Grief on a video call is like grief in a glass box. You’re visible, exposed, but still somehow unreachable. There’s nowhere to hide, yet no one can truly enter your space. You perform composure in real-time. You try not to let your voice catch. You try not to let your tear flow. You try to remember how to be someone other than a grieving mother for just 30 minutes.
This kind of question, this moment of grief, though, wasn’t the only one that has made me question how to navigate this new life. I’ve had many.
There was that moment when I had to fill out a form, something that should be so simple and ordinary but became a painful reminder of my new reality. “Number of children under 18 in the household?” I had to leave the space blank. I couldn’t fill it in. How do you quantify loss in a box on a form? How do you explain that there is no one to fill that spot anymore? That your beloved child is gone? But I had to go back to fill the space with the number “0”, otherwise it wouldn’t allow me to move forward with the form.

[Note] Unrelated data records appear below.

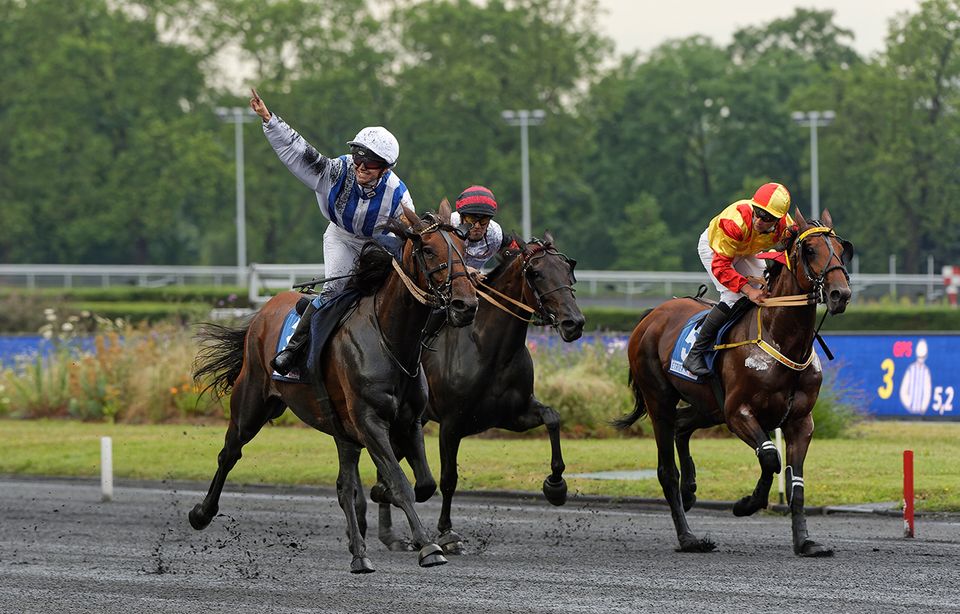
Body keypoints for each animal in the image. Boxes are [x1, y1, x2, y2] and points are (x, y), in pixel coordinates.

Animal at [188, 205, 476, 576]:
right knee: (229, 453)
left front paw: (389, 512)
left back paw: (359, 553)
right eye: (428, 250)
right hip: (251, 403)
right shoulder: (369, 422)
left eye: (462, 246)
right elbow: (400, 483)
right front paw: (428, 547)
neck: (391, 339)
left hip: (341, 430)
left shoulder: (408, 422)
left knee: (344, 486)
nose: (465, 304)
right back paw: (201, 513)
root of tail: (263, 311)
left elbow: (423, 484)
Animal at [376, 232, 584, 560]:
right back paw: (389, 533)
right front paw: (447, 534)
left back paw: (390, 533)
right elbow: (449, 479)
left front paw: (556, 486)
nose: (573, 323)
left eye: (567, 269)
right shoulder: (451, 425)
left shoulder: (512, 415)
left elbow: (552, 418)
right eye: (536, 273)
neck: (488, 348)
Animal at [612, 211, 852, 560]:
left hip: (708, 406)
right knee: (666, 469)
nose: (840, 294)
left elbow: (795, 482)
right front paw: (746, 504)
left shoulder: (800, 421)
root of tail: (652, 315)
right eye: (809, 250)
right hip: (660, 401)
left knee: (682, 426)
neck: (781, 339)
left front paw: (805, 542)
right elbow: (770, 457)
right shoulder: (738, 412)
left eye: (842, 248)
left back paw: (689, 491)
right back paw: (689, 538)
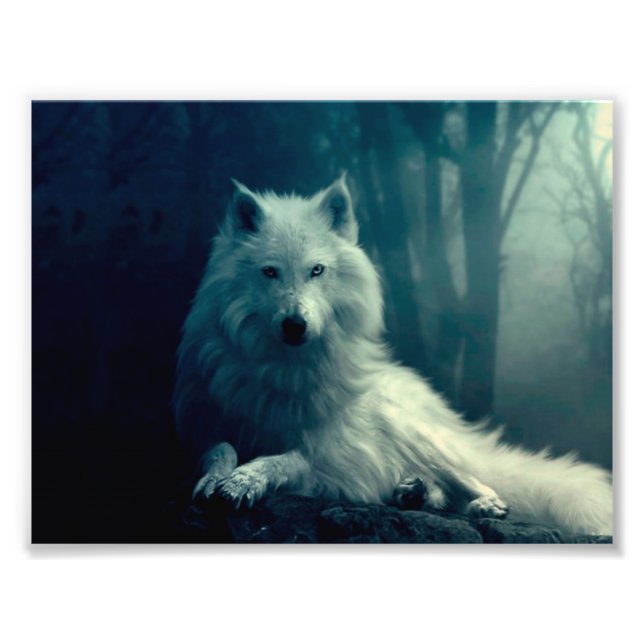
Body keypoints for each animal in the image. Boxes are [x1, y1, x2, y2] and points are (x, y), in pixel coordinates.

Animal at [174, 176, 613, 536]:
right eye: (270, 272)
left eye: (317, 270)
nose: (295, 325)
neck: (285, 369)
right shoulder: (204, 424)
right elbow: (220, 449)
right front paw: (215, 479)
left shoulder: (328, 455)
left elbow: (283, 459)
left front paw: (244, 481)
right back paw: (411, 492)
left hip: (413, 434)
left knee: (474, 479)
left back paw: (481, 503)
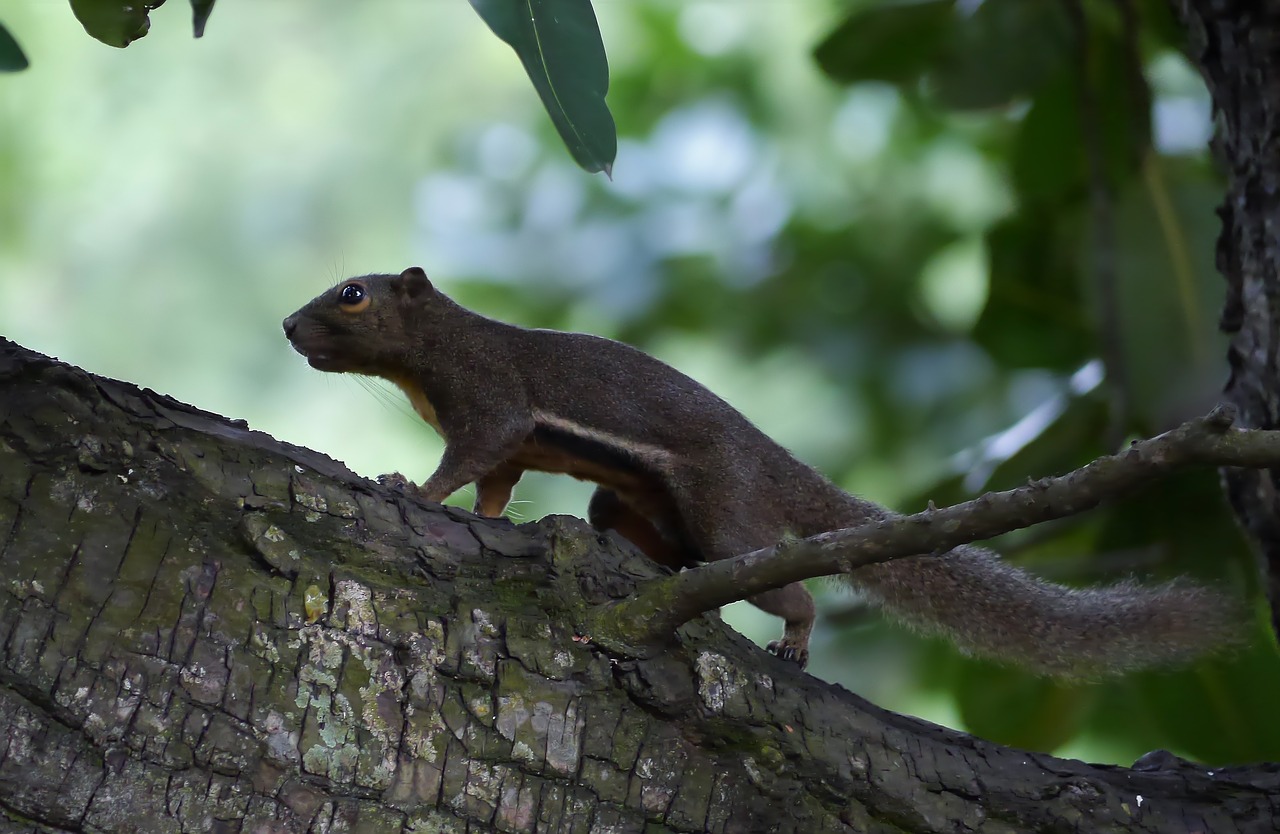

These moments reminded me of something I keep learning: Grief doesn’t choose an occasion or follow a schedule. It doesn’t respect the green light on your MS Teams status. It arrives whenever it wants, in the middle of a warm greeting, a kind smile, an innocent form.
And also, people mean well. But they also live in versions of your life that are long gone. When they speak, they speak to the you they remember - not the one left standing in the ruins. And you, with all your broken pieces, must decide how much of the truth to offer. Sometimes you give them just the facts. Sometimes you give them nothing at all. And sometimes, if you can bear it, you give them the silence first, the pause that says: I wasn’t ready for that question. But I’ll try to answer anyway.
Today, as I was writing this, I just finished listening to Kate Bowler ‘s newest Podcast. Her words summarized well: “We might not get to choose what happens to us, but we do get to choose what we do with our pain.”
And that is its own kind of grace.


I really enjoy Kate Bowler, too. Thank you for sharing your heart.
Beautifully written. So many pieces you don’t think of… like the box on the form. Sigh.